"At the end of another long shift treating coronavirus patients, Dr. Hadi Halazun opened his Facebook page to find a man insisting to him that "no one's dying" and that the coronavirus is "fake news" drummed up by the news media.
"Hadi tried to engage and explain his firsthand experience with the virus. In reply, another user insinuated that he wasn't a real doctor, saying pictures from his profile showing him at concerts and music festivals proved it.
"I told them: 'I am a real doctor. There are 200 people in my hospital's ICU,'" said Halazun, a cardiologist in New York. "And they said, 'Give me your credentials.' I engaged with them, and they kicked me off their wall."
"I left work and I felt so deflated. I let it get to me."
"Halazun, like many other health care professionals, is dealing with a bombardment of misinformation and harassment from conspiracy theorists, some of whom have moved beyond posting online to pressing doctors for proof of the severity of the pandemic.
"And it's taking a toll. Halazun said dealing with conspiracy theorists is the "second most painful thing I've had to deal with, other than separation of families from their loved one."
By contrast, our state has a new nickname, "Maskachusetts." Governor ordered mask use in public places May 6th, with few exceptions. He's one of a rare few, a wise Republican. Of course, with 75,000 cases and an educated population, it gets hard to deny reality.

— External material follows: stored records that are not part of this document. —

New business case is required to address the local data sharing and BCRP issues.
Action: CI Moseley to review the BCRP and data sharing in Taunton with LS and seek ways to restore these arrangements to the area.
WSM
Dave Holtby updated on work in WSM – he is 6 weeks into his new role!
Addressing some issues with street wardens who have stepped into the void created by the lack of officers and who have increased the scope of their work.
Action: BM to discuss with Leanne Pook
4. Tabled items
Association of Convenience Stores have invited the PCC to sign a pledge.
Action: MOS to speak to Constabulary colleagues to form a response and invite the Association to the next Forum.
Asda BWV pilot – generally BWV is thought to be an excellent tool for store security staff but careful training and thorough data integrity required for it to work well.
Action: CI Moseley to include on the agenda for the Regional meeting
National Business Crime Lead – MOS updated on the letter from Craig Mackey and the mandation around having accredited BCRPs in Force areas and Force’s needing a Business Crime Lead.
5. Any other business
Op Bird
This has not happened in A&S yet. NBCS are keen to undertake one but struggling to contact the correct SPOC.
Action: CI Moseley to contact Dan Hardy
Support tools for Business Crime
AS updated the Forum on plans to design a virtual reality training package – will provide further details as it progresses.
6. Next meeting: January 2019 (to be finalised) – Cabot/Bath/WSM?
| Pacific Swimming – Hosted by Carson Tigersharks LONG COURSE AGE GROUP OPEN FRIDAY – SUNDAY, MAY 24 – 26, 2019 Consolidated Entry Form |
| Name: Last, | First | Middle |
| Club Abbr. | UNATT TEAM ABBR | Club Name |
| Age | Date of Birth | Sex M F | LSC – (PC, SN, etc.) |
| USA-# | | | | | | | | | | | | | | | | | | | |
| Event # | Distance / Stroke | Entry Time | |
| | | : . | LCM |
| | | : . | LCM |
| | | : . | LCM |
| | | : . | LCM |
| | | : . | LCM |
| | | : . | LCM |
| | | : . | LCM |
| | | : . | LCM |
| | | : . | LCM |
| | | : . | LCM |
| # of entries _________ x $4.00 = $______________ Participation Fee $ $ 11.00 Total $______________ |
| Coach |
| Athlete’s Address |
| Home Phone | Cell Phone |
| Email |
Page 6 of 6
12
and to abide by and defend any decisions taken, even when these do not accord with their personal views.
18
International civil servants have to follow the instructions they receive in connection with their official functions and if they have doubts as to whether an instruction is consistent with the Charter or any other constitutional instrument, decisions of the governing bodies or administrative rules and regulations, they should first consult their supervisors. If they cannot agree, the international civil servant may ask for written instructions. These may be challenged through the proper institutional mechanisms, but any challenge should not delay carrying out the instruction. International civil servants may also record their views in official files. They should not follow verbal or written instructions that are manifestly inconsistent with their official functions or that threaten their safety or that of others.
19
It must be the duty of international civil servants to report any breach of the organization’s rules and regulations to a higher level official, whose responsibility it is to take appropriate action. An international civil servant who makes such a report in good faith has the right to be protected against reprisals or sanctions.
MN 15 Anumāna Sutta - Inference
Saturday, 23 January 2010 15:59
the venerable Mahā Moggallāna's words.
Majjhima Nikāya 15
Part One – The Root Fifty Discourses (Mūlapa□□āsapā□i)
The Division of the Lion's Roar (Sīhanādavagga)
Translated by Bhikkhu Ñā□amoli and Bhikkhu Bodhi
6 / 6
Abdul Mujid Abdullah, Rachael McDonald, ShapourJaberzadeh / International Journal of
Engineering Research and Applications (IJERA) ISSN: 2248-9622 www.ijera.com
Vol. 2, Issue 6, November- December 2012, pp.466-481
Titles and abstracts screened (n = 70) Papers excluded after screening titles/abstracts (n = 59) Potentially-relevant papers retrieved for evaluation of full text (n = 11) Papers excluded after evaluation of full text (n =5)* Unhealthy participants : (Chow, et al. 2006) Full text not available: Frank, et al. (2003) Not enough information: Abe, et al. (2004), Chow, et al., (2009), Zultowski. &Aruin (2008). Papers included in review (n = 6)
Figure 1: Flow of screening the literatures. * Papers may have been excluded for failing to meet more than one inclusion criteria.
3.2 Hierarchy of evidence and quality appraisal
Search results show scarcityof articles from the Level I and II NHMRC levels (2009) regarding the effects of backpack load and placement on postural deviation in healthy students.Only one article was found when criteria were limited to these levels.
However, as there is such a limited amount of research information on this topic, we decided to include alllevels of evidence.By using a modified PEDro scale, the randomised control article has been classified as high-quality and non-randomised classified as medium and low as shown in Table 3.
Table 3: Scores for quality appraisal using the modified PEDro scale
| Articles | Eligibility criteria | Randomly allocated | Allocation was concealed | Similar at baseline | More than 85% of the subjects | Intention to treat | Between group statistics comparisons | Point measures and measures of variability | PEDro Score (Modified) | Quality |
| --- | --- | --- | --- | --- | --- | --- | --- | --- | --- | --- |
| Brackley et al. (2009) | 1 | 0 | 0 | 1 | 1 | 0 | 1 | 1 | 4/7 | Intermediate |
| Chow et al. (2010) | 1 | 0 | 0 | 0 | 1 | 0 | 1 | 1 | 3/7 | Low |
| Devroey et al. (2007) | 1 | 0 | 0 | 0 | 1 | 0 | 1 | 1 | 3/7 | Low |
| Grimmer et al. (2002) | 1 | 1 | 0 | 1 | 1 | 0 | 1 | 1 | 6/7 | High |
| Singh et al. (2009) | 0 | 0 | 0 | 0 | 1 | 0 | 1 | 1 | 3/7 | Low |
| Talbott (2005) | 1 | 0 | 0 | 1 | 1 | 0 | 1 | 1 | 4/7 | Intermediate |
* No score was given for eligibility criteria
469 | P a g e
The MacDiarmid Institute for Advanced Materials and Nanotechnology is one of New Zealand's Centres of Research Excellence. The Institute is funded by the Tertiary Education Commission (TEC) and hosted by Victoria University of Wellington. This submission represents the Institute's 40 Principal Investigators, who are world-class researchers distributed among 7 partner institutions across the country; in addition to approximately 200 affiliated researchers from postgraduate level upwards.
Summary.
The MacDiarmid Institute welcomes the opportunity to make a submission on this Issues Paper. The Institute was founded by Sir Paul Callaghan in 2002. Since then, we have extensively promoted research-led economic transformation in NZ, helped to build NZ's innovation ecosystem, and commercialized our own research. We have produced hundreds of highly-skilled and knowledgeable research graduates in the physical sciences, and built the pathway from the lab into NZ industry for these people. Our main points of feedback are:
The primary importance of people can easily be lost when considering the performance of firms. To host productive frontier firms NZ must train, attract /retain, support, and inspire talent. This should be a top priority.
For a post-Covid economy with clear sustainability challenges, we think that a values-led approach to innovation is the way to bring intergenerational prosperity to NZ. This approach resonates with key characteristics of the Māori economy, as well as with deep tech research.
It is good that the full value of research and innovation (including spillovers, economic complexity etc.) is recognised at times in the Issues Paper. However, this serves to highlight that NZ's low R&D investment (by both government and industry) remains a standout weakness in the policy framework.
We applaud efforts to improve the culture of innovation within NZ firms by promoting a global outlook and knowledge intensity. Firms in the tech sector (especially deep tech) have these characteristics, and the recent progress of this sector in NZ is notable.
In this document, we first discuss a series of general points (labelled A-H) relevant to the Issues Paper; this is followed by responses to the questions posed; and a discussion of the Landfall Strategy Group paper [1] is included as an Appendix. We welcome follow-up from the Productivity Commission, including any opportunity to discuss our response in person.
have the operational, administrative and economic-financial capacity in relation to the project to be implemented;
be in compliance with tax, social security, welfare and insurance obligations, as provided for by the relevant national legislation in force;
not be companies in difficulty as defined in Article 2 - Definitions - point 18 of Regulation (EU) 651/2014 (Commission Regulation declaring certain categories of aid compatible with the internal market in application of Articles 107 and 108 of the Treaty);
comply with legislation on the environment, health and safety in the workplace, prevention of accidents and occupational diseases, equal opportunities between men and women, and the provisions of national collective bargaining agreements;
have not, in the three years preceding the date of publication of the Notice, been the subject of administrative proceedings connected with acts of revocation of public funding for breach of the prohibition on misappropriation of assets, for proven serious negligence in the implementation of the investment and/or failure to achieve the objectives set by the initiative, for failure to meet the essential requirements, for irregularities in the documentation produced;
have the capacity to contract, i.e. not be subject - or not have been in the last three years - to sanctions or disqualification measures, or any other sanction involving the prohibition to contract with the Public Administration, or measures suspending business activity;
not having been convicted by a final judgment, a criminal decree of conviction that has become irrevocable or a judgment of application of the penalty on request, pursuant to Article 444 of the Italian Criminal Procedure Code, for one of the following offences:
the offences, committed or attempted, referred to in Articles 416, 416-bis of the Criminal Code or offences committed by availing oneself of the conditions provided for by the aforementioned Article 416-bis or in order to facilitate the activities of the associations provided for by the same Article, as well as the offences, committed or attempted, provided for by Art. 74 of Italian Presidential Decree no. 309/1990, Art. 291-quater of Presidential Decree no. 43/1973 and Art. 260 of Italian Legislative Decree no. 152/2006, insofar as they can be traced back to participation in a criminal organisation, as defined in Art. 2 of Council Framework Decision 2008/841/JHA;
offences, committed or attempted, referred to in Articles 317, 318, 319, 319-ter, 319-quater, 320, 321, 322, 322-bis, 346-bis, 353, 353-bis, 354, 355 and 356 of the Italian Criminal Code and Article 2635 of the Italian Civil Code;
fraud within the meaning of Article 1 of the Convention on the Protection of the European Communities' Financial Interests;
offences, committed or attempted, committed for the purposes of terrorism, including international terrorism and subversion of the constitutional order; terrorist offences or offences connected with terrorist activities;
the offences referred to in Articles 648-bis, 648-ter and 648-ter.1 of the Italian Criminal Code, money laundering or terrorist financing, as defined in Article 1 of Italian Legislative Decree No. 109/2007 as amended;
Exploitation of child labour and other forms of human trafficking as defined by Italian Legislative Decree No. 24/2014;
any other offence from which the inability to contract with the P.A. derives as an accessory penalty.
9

The segment of the population that understands things about how to take care oc themselves, is far less likely to end up in tbe ER for whatever reason, than the segment of the population thay is least equipped to make good choices about how to care for themselves. Its the curse of the ER. The patients who can't be helped are the ones who need the most help.
I already answered your post once, but I thought today's Daily Stoic message is a spot-on response to this doctor, and to all of us:
"Like any person in power, any person in the public spotlight, any person striving to be great, Marcus struggled with caring too much about what other people thought of him. Good or bad—as animals, we are designed to think this matters, lest our evolutionary ancestors risk being driven from the tribe. So Marcus worked to remind himself that praise and criticism were really the same thing: a clacking of tongues. Throw away the recognition, throw away the gossip, throw away all grousing from your haters, he said—it’s worthless.
What Marcus was reminding himself of is exactly what Nita Strauss, one of the best guitar players in the world, told us when we asked her about dealing with all the noise inherent in an industry defined both by media criticism and adoring fans:
One thing you realize quickly as a female in the music industry is that everyone has a strong opinion about you. It’s been my challenge to isolate my view of myself from anything people say about me, the good or the bad. At the end of the day, none of the criticism or the accolades changes anything real in my life. About two years ago, I stopped reading comments on news articles about me altogether...I used to love the feeling of proving people wrong, of walking out in front of an audience who expected very little of me and changing their minds. Now I find myself focused less on proving people wrong, and more on improving myself and my performance.
That’s what comes from this tuning out—from ignoring the clacking of tongues and hands: More time to focus on your work. More time to listen to the voice inside yourself, the one that knows what you actually believe and who you actually want to be. And most importantly: Peace and stillness. What we want is what Marcus wanted:
“The tranquillity that comes when you stop caring what they say. Or think, or do. Only what you do.”
You deserve that. You deserve that today. The only person you have to impress is yourself. The only person to listen to is yourself. Because you already know what matters, what good and bad are (or sound like), you already know what is right.
So listen."
Why even engage with people like this? On the rare occasions when it happens to me, I just block them. I get the frustration, but to let them get to you is a formula for a lifetime of frustration. Stupid, intolerant, brainwashed, whatever the reasons, just ignore it or only engage to the point where it will not weigh you down. I suspect many of these trolls do this because it is the only time anyone takes them seriously. For example, I've seen enough of your posts to have a good idea of your level of interest in a guy that would troll like this. Imagine how frustrated the guy actually is. Ignore, move on.........
Assholes like these should either be forced to work in the morgue of the hospitals, or be thrown off the edge of the flat earth. Then again they themselves are probably just crisis actors...
I realize some people have reasons to be on FB, but this is a perfect example of why I'm not.
One of my best friends is an ICU nurse in Alabama, and she knows damn well this is happening. The contract nurses I work with in the DOC know damn well. Every health care professional knows.
Are people disappointed by the lack of bodies in the streets?